**Task requirements:**
Pick out each line below that contains the string "spleen" and copy every one of those lines in full.
-- START --
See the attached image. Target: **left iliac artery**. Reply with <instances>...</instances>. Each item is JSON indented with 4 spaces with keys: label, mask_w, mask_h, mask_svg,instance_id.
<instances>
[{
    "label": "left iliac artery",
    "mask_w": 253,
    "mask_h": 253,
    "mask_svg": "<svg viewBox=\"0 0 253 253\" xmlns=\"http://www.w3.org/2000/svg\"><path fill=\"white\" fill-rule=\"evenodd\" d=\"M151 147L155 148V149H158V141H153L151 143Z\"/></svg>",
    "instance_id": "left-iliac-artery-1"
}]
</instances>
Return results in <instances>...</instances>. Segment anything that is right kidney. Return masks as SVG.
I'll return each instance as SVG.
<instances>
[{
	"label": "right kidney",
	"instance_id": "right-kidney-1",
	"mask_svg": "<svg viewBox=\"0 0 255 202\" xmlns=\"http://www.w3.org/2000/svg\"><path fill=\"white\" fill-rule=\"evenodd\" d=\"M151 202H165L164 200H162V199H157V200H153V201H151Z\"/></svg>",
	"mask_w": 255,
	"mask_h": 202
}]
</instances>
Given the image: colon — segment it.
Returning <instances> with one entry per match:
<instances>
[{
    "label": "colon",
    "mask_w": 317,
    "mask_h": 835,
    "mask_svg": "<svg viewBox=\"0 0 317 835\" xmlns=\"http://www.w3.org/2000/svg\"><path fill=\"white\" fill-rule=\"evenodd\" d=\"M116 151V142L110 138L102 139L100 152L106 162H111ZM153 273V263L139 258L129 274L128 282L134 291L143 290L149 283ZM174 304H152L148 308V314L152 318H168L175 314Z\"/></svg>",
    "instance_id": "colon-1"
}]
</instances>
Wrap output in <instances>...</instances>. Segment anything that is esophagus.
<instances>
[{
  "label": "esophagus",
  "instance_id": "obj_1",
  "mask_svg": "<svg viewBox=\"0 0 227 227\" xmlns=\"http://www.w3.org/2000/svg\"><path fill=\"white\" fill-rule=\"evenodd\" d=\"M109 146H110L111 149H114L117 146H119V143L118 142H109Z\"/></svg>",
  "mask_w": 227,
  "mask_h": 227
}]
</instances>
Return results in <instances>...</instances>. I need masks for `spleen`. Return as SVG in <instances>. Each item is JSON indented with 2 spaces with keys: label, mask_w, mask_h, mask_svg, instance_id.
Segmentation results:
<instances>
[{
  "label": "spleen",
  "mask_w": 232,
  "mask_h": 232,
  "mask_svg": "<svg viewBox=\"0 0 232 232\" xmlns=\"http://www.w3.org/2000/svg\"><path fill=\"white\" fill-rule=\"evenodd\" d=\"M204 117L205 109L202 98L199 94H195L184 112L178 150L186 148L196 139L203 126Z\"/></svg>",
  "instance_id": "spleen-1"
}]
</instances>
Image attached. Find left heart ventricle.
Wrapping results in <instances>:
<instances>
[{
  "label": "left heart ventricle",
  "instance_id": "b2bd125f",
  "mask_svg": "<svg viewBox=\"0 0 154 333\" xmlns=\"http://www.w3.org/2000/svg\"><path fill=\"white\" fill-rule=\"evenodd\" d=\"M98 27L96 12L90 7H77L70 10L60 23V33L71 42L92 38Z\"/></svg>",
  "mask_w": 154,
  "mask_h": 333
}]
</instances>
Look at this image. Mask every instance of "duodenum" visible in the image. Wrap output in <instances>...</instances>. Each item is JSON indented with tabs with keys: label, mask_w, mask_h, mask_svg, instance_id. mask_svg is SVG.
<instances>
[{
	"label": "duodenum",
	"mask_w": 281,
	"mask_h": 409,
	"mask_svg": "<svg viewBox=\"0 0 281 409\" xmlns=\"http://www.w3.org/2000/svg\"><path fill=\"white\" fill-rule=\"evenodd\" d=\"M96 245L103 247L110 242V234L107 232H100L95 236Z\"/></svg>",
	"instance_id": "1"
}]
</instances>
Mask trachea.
-- END --
**Full answer:**
Return results in <instances>...</instances>. I need masks for `spleen`. Return as SVG in <instances>. Each item is JSON indented with 2 spaces with keys: label, mask_w, mask_h, mask_svg, instance_id.
  "label": "spleen",
  "instance_id": "spleen-1"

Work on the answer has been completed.